Before we can do anything we need a list of tickers to work with. Fortunately Nasdaq provide CSVs containing tickers for all of the major American exchanges. Download CSVs for the exchanges you’re interested in from Nasdaq.
Once the CSVs are downloaded to a local directory we need to load a single column from each of them into our code — the rest can be discarded. The following Ticker class handles all aspects of ticker identification, from CSV loading to entry matching.
load_tickers() is used to load in our CSV files, and convert them to a Python list.
To match and extract any tags in a given string we call check_for_tickers(), providing both a list of tickers (sourced from the Nasdaq CSVs), and the string we want to check for tickers.
Whilst most of the code is self-explanatory, the banned_tags list deserves a comment. Owing to their short length and alphabetical nature, tickers can sometimes take the form of words or acronyms. Take YOLO, which is both an acronym and a cannabis ETF. GOOD is even a ticker representing Gladstone Commercial Corporation. I’m sure there are some readers thinking we could rely on symbols preceding the ticker (e.g. ‘$’) or simply ignore any suspected tickers if they’re not uppercase — perhaps even a combination of the two. My only retort to that argument is “have you ever been on WSBs?”.
Getting the Sentiment of Posts and Comments on WallStreetBets using NLTK
Natural Language Toolkit (NLTK) is “ a suite of libraries and programs for symbolic and statistical natural language processing”. By using some of the built in functions we can rapidly analyse the sentiment of messages.
Before we look at the code, it’s worth noting that the model included in the code is not optimised for use on WSBs, or financial information generally. Rather, the model was designed to assess the sentiment of Tweets. If you’re looking to improve on the vanilla code posted on Github then altering the sentiment analysis portion would be a valuable place to start.

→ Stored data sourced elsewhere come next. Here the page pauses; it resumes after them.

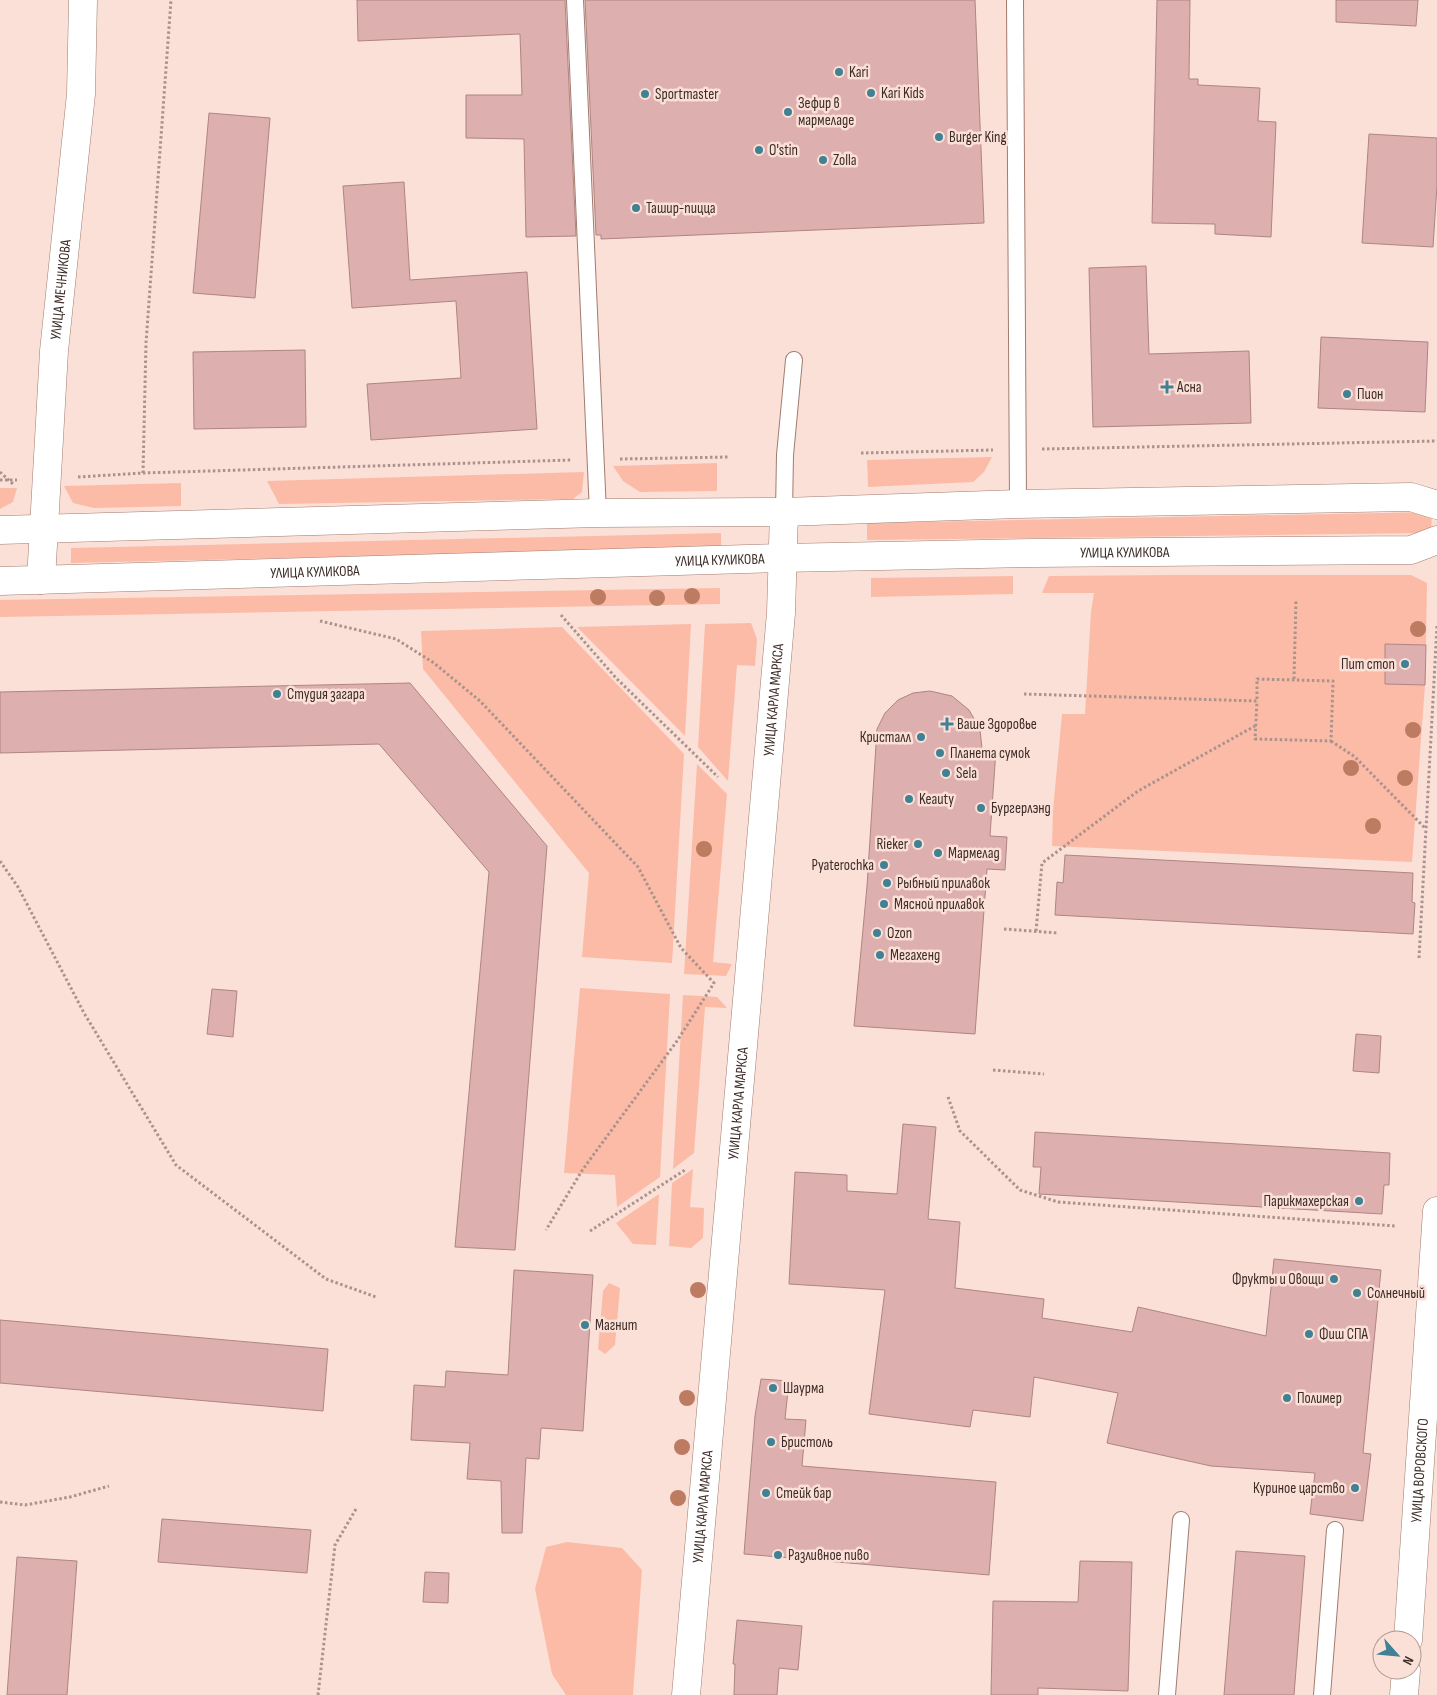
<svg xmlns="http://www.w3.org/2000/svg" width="1437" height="1695" viewBox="0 0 1437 1695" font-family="'Sofia Sans Condensed',sans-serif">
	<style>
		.green { fill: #fcbba6 }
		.building { fill: #ddafaf; stroke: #af8484 }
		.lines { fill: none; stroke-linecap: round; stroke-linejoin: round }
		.lane-casing { stroke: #a27b6e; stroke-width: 18 }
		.street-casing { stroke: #a27b6e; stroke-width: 29 }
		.secondary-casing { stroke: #a27b6e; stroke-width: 29 }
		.path { stroke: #aa938c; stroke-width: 3; stroke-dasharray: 2.5 2.5; stroke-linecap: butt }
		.lane { stroke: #fff; stroke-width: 16 }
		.street { stroke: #fff; stroke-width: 28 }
		.secondary { stroke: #fff; stroke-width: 28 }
		.tree { fill: #bd7b61 }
		.poi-dot { fill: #408193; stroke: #fbe0d8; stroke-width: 2 }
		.labels { text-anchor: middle; stroke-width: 5; stroke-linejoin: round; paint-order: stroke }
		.poi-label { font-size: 15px; fill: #3d2c27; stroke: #fbe0d8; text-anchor: start }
		.street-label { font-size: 15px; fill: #3d2c27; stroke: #fbe0d8 }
	</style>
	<rect width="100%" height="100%" fill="#fbe0d8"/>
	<g class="green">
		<polygon points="992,457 984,472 973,482 868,487 867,460"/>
		<polygon points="717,463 717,491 640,492 623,481 613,466"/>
		<polygon points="584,472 582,492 573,499 279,504 267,481"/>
		<polygon points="181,483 181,506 94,508 73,503 64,486"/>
		<polygon points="0,488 17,488 13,502 0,509"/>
		<polygon points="1432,512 1431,533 867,540 867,523"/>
		<polygon points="721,533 721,548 71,563 71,548"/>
		<polygon points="1169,575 1411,575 1427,583 1426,645 1385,644 1385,684 1425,685 1412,862 1052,846 1053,810 1062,714 1085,714 1091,612 1094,593 1042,593 1049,576"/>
		<polygon points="1013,576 1013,594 871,597 871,578"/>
		<polygon points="720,588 720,604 0,617 0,600"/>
		<polygon points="751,623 757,639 755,666 737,665 728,781 698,747 705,624"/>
		<polygon points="691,624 685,736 577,627"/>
		<polygon points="562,627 684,754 672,963 582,957 589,873 423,669 421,631"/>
		<polygon points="697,764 727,794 713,962 732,964 726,976 684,974"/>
		<polygon points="580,988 670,994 660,1177 617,1207 615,1175 564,1173"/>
		<polygon points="683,995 717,997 727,1008 705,1007 694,1153 673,1169"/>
		<polygon points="693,1169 690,1207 704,1208 703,1238 691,1248 669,1246 672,1183"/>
		<polygon points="659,1194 656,1245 633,1244 616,1223"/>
		<polygon points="609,1283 620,1288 615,1345 605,1354 598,1349 603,1291"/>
		<polygon points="567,1542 622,1548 642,1570 633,1695 566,1695 552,1674 535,1589 546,1547"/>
	</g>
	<g class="building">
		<polygon points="357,0 565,0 576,236 526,237 524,139 466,138 466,95 522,95 520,34 358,41"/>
		<polygon points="585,0 975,0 984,223 601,239 601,235 596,235"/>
		<polygon points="1157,0 1190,0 1189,79 1198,79 1198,85 1260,88 1258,121 1276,122 1271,237 1215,234 1215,224 1152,223"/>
		<polygon points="1336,0 1418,0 1416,26 1336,22"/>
		<polygon points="209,113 270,118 255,298 193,293"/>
		<polygon points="1369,134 1437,138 1437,185 1433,247 1362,243"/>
		<polygon points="404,182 410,280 527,272 537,429 371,440 367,384 461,378 456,301 352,308 343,186"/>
		<polygon points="1146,266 1149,354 1249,351 1251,423 1093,427 1089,268"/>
		<polygon points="1321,337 1428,342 1425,412 1318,408"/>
		<polygon points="305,350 306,427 194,429 193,352"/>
		<polygon points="1385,644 1426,645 1425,685 1385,684"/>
		<polygon points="410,683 547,846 515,1250 455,1247 489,872 379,744 0,753 0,692"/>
		<polygon points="930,691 952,696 969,710 980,729 982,749 996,750 990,836 1007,837 1005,870 987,869 975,1034 854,1026 867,886 877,729 885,713 898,700 913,693"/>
		<polygon points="1065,855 1413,873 1412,902 1415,903 1413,934 1055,915 1057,882 1063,883"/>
		<polygon points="212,989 237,991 233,1037 207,1034"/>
		<polygon points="1356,1034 1381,1036 1379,1073 1353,1071"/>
		<polygon points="903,1124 936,1127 928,1219 960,1222 955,1288 1044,1299 1042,1318 1132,1332 1138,1307 1266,1336 1274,1259 1381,1270 1363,1453 1371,1454 1363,1521 1310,1514 1315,1473 1211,1466 1107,1443 1118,1393 1034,1377 1030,1417 973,1410 970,1427 869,1414 885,1290 789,1284 795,1172 847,1175 847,1191 897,1194"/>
		<polygon points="1035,1132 1390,1153 1389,1185 1384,1185 1382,1214 1039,1194 1041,1167 1033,1167"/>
		<polygon points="514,1270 593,1275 583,1431 541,1428 539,1459 526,1458 522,1533 502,1533 501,1481 467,1479 470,1443 411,1440 414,1385 445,1387 446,1371 508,1375"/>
		<polygon points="0,1320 328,1349 323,1411 0,1383"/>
		<polygon points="761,1379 789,1381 785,1419 806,1420 802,1466 996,1482 989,1575 744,1554 755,1416"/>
		<polygon points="162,1519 311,1530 307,1573 158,1562"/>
		<polygon points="1236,1551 1305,1556 1294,1695 1224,1695"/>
		<polygon points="17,1557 77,1561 67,1695 7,1695"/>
		<polygon points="1080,1561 1132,1562 1128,1691 1038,1688 1038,1695 991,1695 993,1601 1078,1602"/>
		<polygon points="425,1572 449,1573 448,1603 423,1602"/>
		<polygon points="737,1620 802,1626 798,1670 779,1668 777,1695 734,1695 735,1664 733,1664"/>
	</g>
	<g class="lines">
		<defs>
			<g id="lane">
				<polyline points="575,0 598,513"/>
				<polyline points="1015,0 1018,504"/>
				<polyline points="784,512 785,455 794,360"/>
				<polyline points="1167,1695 1181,1520"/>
				<polyline points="1322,1695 1335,1530"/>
			</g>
			<g id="street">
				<path id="s1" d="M41,580L54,351L81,94L83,0"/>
				<path id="s2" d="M1408,1640L1437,1211"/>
				<path id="s3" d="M686,1695L781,613L784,512"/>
				<polyline points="1404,1695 1406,1670"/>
			</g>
			<g id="secondary">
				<polyline points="0,530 598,513 784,512 1018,504 1411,497 1437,505"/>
				<path id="s4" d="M0,581L782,558L1033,553L1411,550L1437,540"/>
			</g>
		</defs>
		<use href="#lane" class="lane-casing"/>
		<use href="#street" class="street-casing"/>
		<use href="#secondary" class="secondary-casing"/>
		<g class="path">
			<polyline points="1042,449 1437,441"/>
			<polyline points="861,453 993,450"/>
			<polyline points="620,459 729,457"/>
			<polyline points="0,472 14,485"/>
			<polyline points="143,473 146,343 171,0"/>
			<polyline points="78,477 143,473 571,460"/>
			<polyline points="0,480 17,480"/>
			<polyline points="561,615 616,678 718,777"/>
			<polyline points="320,621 396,639 434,663 480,701 638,867 681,948 714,983 677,1041 583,1169 546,1230"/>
			<polyline points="1294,679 1296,599"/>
			<polyline points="1024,694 1257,701 1257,679 1333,681 1331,741 1255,739 1257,701"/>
			<polyline points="1331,741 1355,757 1426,829"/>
			<polyline points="0,861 18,887 84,1013 176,1165 326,1279 376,1297"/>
			<polyline points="1004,929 1058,933"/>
			<polyline points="1036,931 1042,863 1138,791 1255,726"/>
			<polyline points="1419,958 1437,626"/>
			<polyline points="993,1070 1044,1074"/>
			<polyline points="948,1097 960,1131 1020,1190 1058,1202 1395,1226"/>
			<polyline points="590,1231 685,1170"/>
			<polyline points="0,1502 25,1505 70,1497 109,1486"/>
			<polyline points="318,1695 335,1545 356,1509"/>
		</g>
		<use href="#lane" class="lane"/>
		<use href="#street" class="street"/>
		<use href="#secondary" class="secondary"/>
	</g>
	<g class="tree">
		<circle cx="692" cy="596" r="8"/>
		<circle cx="598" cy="597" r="8"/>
		<circle cx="657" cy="598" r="8"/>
		<circle cx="1418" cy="629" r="8"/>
		<circle cx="1413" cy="730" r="8"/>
		<circle cx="1351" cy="768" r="8"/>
		<circle cx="1405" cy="778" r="8"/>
		<circle cx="1373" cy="826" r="8"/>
		<circle cx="704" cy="849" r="8"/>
		<circle cx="698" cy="1290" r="8"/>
		<circle cx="687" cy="1398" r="8"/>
		<circle cx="682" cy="1447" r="8"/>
		<circle cx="678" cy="1498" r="8"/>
	</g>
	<g class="poi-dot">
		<circle cx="839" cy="72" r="5"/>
		<circle cx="871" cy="93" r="5"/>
		<circle cx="645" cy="94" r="5"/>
		<circle cx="788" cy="112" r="5"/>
		<circle cx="939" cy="137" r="5"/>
		<circle cx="759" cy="150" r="5"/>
		<circle cx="823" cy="160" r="5"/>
		<circle cx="636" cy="208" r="5"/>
		<path d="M1164.5 379.5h5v5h5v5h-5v5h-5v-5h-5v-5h5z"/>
		<circle cx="1347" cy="394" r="5"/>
		<circle cx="1405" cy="664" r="5"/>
		<circle cx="277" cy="694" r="5"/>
		<path d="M944.5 716.5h5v5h5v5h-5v5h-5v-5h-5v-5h5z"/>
		<circle cx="921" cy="737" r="5"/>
		<circle cx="940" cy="753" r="5"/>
		<circle cx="946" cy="773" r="5"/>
		<circle cx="909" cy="799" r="5"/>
		<circle cx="981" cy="808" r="5"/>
		<circle cx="918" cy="844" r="5"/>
		<circle cx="938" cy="853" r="5"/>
		<circle cx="884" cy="865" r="5"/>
		<circle cx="887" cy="883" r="5"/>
		<circle cx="884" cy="904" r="5"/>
		<circle cx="877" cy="933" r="5"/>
		<circle cx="880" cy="955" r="5"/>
		<circle cx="1359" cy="1201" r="5"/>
		<circle cx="1334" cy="1279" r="5"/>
		<circle cx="1357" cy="1293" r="5"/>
		<circle cx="585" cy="1325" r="5"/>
		<circle cx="1309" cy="1334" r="5"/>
		<circle cx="773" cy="1388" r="5"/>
		<circle cx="1287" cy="1398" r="5"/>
		<circle cx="771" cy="1442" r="5"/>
		<circle cx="1355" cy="1488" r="5"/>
		<circle cx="766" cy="1493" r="5"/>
		<circle cx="778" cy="1555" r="5"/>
	</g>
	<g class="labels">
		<g class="poi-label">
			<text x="849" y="77">Kari</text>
			<text x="881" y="98">Kari Kids</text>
			<text x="655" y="99">Sportmaster</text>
			<text x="798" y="108">Зефир в<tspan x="798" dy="17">мармеладе</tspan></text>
			<text x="949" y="142">Burger King</text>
			<text x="769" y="155">O'stin</text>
			<text x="833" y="165">Zolla</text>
			<text x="646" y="213">Ташир-пицца</text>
			<text x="1177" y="392">Асна</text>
			<text x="1357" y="399">Пион</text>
			<text x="1395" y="669" text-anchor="end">Пит стоп</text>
			<text x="287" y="699">Студия загара</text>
			<text x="957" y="729">Ваше Здоровье</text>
			<text x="911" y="742" text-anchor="end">Кристалл</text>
			<text x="950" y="758">Планета сумок</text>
			<text x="956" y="778">Sela</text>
			<text x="919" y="804">Keauty</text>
			<text x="991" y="813">Бургерлэнд</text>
			<text x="908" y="849" text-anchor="end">Rieker</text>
			<text x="948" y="858">Мармелад</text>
			<text x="874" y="870" text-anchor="end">Pyaterochka</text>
			<text x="897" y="888">Рыбный прилавок</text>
			<text x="894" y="909">Мясной прилавок</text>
			<text x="887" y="938">Ozon</text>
			<text x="890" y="960">Мегахенд</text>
			<text x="1349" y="1206" text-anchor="end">Парикмахерская</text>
			<text x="1324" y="1284" text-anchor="end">Фрукты и Овощи</text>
			<text x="1367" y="1298">Солнечный</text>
			<text x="595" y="1330">Магнит</text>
			<text x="1319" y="1339">Фиш СПА</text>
			<text x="783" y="1393">Шаурма</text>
			<text x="1297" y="1403">Полимер</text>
			<text x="781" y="1447">Бристоль</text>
			<text x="1345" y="1493" text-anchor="end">Куриное царство</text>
			<text x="776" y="1498">Стейк бар</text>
			<text x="788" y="1560">Разливное пиво</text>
		</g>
		<g class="street-label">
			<text dy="5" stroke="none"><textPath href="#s1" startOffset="291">УЛИЦА МЕЧНИКОВА</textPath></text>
			<text dy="5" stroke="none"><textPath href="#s4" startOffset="1125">УЛИЦА КУЛИКОВА</textPath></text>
			<text dy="5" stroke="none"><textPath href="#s4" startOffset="720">УЛИЦА КУЛИКОВА</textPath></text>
			<text dy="5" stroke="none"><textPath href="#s4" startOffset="315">УЛИЦА КУЛИКОВА</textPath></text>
			<text dy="5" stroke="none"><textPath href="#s3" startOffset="999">УЛИЦА КАРЛА МАРКСА</textPath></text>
			<text dy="5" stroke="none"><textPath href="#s3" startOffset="594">УЛИЦА КАРЛА МАРКСА</textPath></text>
			<text dy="5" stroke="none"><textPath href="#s2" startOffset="170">УЛИЦА ВОРОВСКОГО</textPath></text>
			<text dy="5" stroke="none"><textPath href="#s3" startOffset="189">УЛИЦА КАРЛА МАРКСА</textPath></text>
		</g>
	</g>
	<g transform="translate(1397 1655) rotate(117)"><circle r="24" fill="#fbe0d8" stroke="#af9891"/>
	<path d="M0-4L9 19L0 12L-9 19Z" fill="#408193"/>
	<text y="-8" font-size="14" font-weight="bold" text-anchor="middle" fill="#3d2c27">N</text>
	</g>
</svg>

When the user inputs a string to the NLTK model a “positive” or “negative” result is returned. Whilst this may seem rudimentary, we can use it to determine if a discussion is positive or negative, guiding our further reading. Although modified, this code is based off of Daityari’s example on the Digital Ocean Community pages. For more information on coding specifics I highly recommend you check their article out.
Multiple CSVs are generated as outputs. One CSV lists information on posts, whereas the others outline the comments associated with each post.
Last Few Thoughts…
Hopefully the ease at which Reddit posts can be downloaded, and their sentiment extracted is now apparent. The full code can be found on my GitHub account. Just remember that the code is not production ready and I can’t guarantee even a percentage of accuracy!
I’d love to hear your thoughts, and any suggestions to improve this basic code. There’s clearly room to hook a variation of this code up to a database, and perform more intensive NLP using a more appropriate training dataset under Tensorflow/PyTorch.